Whenever I give a writing workshop, the first thing I ask the people to do is to write a list of their reasons for writing or for wanting to be a writer (not exactly the same thing). I then point out that I’m not going to ask to see the list, so they can be absolutely honest. Not all writing is done with the purest of motives, after all (vide the cavalier poets). And that seems like a good place to start here. How important is being published to you? Is it more important than enjoying the writing process? Do you pick your market before you start writing the story?

If so, then maybe you’re doing something wrong.

There’s so much good advice on this site already that there’s not much more I can add to it, but I will repeat Kim Wilkins’s point that you absolutely must write for its own sake. Write what you want to write… better still, write something you would want to read. When you’ve finished a first draft and are happy with it, then you can start worrying about who else might want to read it, and pick a market to submit to. If it’s not easily pigeonholed into a genre, read the magazines that are out there and see which editor’s tastes are closest to your own. If it’s rejected, pick another market, and try again. If you run out of markets, wait. New markets will appear.

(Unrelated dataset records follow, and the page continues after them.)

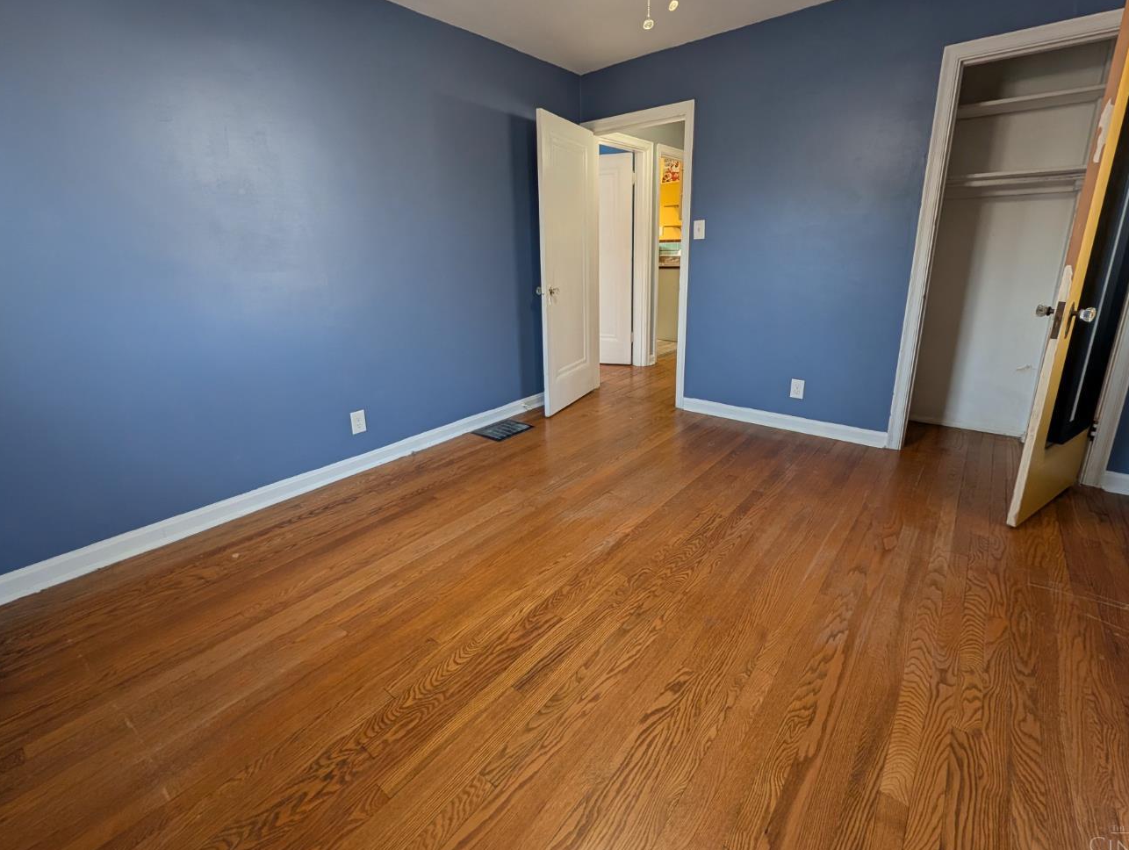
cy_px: 381
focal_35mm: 14
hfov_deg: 102.0
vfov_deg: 85.5
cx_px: 565
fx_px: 457
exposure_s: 1/93.2
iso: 102
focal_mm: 2.02
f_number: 1.7
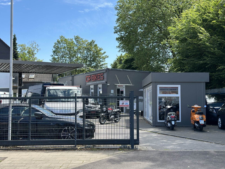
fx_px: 312
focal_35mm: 48
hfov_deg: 39.7
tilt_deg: +2.1
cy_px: 84
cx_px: 112
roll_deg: +0.0
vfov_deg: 30.3
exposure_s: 1/2114
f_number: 1.78
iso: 80
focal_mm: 6.86
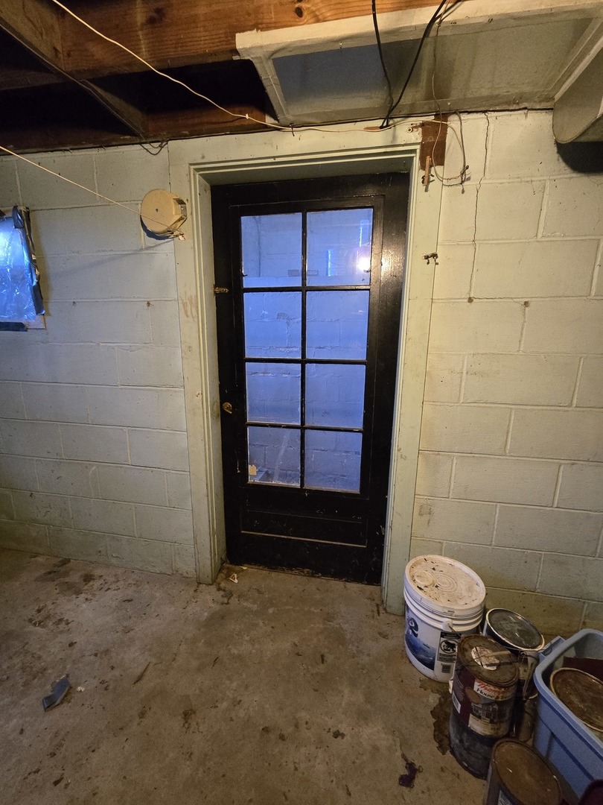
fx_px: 302
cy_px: 402
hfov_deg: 89.9
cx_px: 302
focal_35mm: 13
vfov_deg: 106.2
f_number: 2.2
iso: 1250
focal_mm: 2.2
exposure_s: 1/60
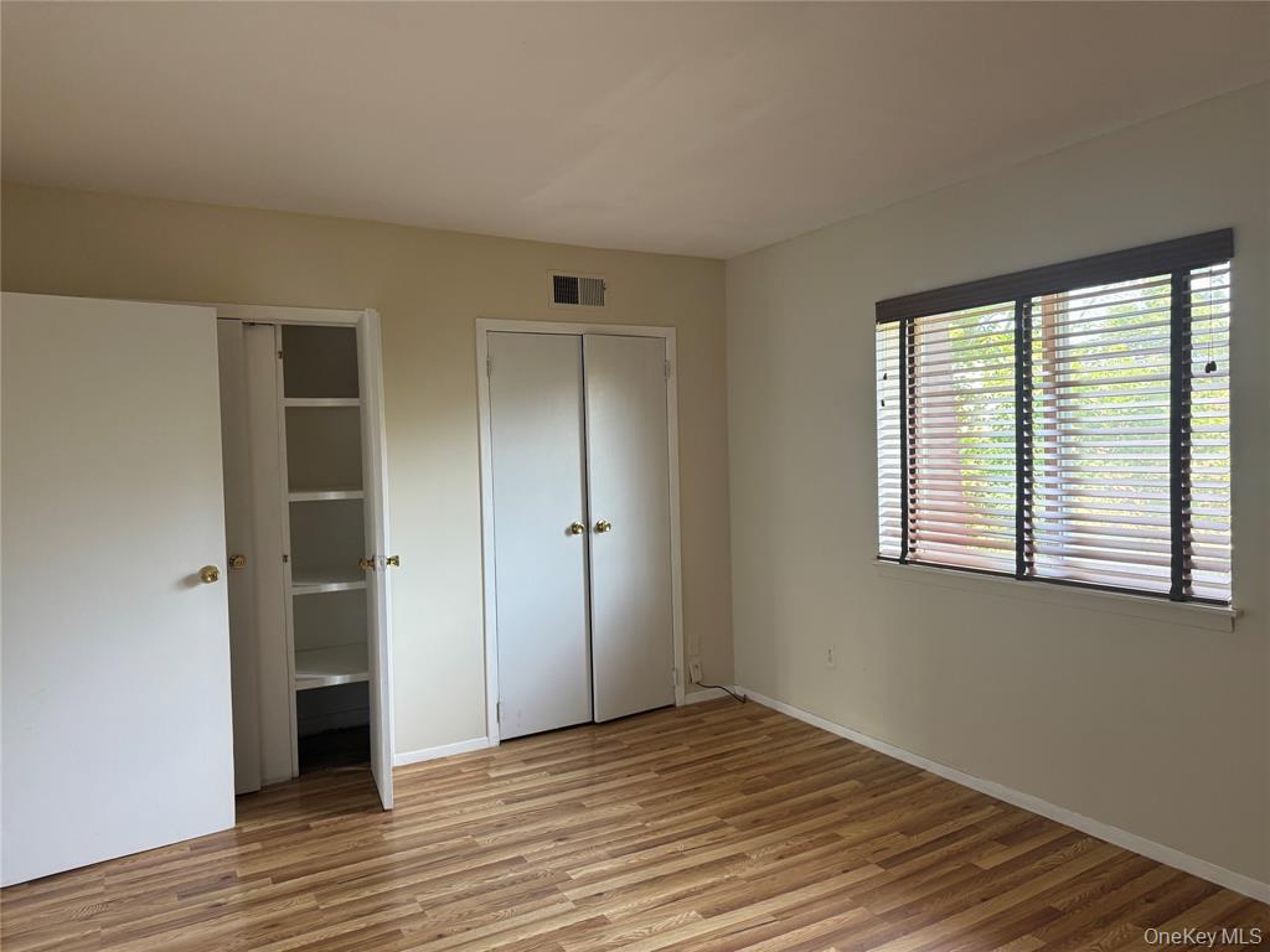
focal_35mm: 24
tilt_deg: -2.1
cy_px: 476
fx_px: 881
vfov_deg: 56.8
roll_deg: +1.0
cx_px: 635
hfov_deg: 71.6
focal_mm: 6.76
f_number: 1.78
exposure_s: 1/121
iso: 200
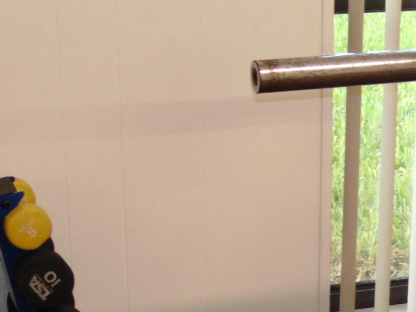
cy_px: 351
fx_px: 1623
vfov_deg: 10.8
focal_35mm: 135
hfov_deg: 14.1
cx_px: 507
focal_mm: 7.6
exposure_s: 1/60
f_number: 3.3
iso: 200
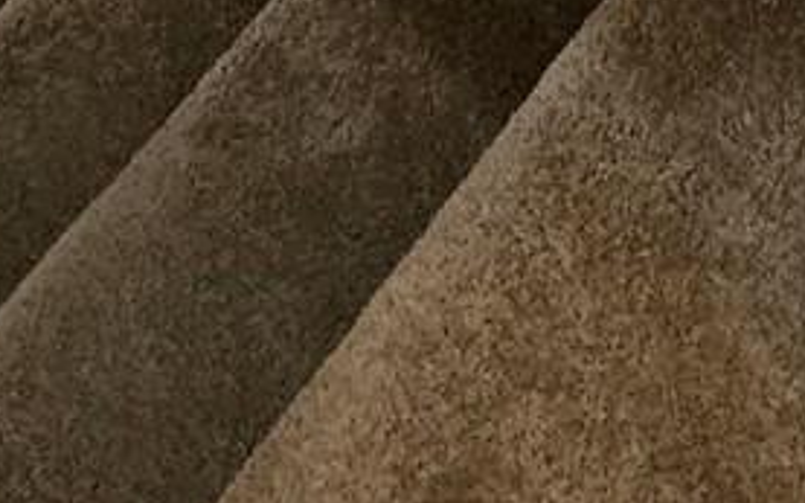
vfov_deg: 7.5
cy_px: -1651
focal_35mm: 102
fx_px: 2237
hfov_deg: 20.4
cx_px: 421
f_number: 2.2
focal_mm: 2.2
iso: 400
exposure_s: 1/60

My story "The Lady of Situations", had garnered at least thirteen rejections before Ellen Datlow bought it (I probably could have sold it if I was prepared to accept a token payment, but I thought the story was too good for that). I once spent several days researching a story about a war between Chicago mobsters and horses, and at the end, was convinced that this was too weird to send anywhere. I sold it two months later when an editor approached me saying he liked my stuff and needed a short story in a hurry for a new e-zine. I once wrote a comedy about the Mall of America being R’lyeh, and sent it to a few friends as a Christmas card, but I was sure no-one would ever buy it. The next year, one of my editors asked for stories for a collection called Cthulhu and the Co-eds. And so on.

Of course, when you’ve promised an editor a Dracula story by the end of the month, or signed a contract to write a sequel to your first epic fantasy novel, it may not be the best time to devote all your energy to writing a cross-dressing lesbian ghost cowboy romance. If you have a deadline, make sure you meet it; you can indulge your taste for weirdness in your own time. If/when you get to that stage, then writing has become your job – but it should never just be a job.

Whether you ever make a living from it or not, your writing should be exciting and entertaining for you as well as your reader, and your published work should be something you can take pride in. Now stop reading, and write! I need something amazing for the next issue of Borderlands!